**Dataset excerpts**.
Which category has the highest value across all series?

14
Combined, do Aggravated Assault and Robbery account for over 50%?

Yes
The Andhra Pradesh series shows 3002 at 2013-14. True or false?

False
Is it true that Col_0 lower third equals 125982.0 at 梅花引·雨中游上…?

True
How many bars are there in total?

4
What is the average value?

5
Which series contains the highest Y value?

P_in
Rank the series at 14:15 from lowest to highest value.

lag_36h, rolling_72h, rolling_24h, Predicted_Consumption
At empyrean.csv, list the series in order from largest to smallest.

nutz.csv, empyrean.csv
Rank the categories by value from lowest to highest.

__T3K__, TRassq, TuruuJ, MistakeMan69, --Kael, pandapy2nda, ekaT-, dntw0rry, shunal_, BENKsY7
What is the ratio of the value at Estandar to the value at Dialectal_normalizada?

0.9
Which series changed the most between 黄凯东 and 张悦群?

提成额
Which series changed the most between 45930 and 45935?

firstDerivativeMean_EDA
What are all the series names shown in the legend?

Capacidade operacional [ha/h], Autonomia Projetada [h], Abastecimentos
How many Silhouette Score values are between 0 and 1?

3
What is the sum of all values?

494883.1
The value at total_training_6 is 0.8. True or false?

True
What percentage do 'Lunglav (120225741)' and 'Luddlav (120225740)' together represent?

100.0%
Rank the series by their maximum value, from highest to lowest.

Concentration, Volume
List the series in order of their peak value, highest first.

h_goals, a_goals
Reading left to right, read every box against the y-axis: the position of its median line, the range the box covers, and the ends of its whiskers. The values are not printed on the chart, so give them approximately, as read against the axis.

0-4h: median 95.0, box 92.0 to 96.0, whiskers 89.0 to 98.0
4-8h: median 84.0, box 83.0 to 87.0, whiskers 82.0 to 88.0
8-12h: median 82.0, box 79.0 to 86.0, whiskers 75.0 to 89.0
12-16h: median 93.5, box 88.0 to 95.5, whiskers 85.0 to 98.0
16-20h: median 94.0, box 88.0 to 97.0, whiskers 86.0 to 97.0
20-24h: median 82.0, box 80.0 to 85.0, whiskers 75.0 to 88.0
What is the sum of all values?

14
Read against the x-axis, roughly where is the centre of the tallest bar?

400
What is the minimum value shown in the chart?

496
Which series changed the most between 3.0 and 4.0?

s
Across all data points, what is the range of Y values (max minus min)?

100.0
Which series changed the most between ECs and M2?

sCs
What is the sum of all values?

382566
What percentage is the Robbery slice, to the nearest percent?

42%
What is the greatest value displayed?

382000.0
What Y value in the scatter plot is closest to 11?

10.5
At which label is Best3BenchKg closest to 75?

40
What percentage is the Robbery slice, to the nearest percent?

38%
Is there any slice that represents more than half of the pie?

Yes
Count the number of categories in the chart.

**Task goal**.
Copy every one of the entries above word for word, leaving out nothing and changing nothing.

**Response**.
Which category has the highest value across all series?

14
Combined, do Aggravated Assault and Robbery account for over 50%?

Yes
The Andhra Pradesh series shows 3002 at 2013-14. True or false?

False
Is it true that Col_0 lower third equals 125982.0 at 梅花引·雨中游上…?

True
How many bars are there in total?

4
What is the average value?

5
Which series contains the highest Y value?

P_in
Rank the series at 14:15 from lowest to highest value.

lag_36h, rolling_72h, rolling_24h, Predicted_Consumption
At empyrean.csv, list the series in order from largest to smallest.

nutz.csv, empyrean.csv
Rank the categories by value from lowest to highest.

__T3K__, TRassq, TuruuJ, MistakeMan69, --Kael, pandapy2nda, ekaT-, dntw0rry, shunal_, BENKsY7
What is the ratio of the value at Estandar to the value at Dialectal_normalizada?

0.9
Which series changed the most between 黄凯东 and 张悦群?

提成额
Which series changed the most between 45930 and 45935?

firstDerivativeMean_EDA
What are all the series names shown in the legend?

Capacidade operacional [ha/h], Autonomia Projetada [h], Abastecimentos
How many Silhouette Score values are between 0 and 1?

3
What is the sum of all values?

494883.1
The value at total_training_6 is 0.8. True or false?

True
What percentage do 'Lunglav (120225741)' and 'Luddlav (120225740)' together represent?

100.0%
Rank the series by their maximum value, from highest to lowest.

Concentration, Volume
List the series in order of their peak value, highest first.

h_goals, a_goals
Reading left to right, read every box against the y-axis: the position of its median line, the range the box covers, and the ends of its whiskers. The values are not printed on the chart, so give them approximately, as read against the axis.

0-4h: median 95.0, box 92.0 to 96.0, whiskers 89.0 to 98.0
4-8h: median 84.0, box 83.0 to 87.0, whiskers 82.0 to 88.0
8-12h: median 82.0, box 79.0 to 86.0, whiskers 75.0 to 89.0
12-16h: median 93.5, box 88.0 to 95.5, whiskers 85.0 to 98.0
16-20h: median 94.0, box 88.0 to 97.0, whiskers 86.0 to 97.0
20-24h: median 82.0, box 80.0 to 85.0, whiskers 75.0 to 88.0
What is the sum of all values?

14
Read against the x-axis, roughly where is the centre of the tallest bar?

400
What is the minimum value shown in the chart?

496
Which series changed the most between 3.0 and 4.0?

s
Across all data points, what is the range of Y values (max minus min)?

100.0
Which series changed the most between ECs and M2?

sCs
What is the sum of all values?

382566
What percentage is the Robbery slice, to the nearest percent?

42%
What is the greatest value displayed?

382000.0
What Y value in the scatter plot is closest to 11?

10.5
At which label is Best3BenchKg closest to 75?

40
What percentage is the Robbery slice, to the nearest percent?

38%
Is there any slice that represents more than half of the pie?

Yes
Count the number of categories in the chart.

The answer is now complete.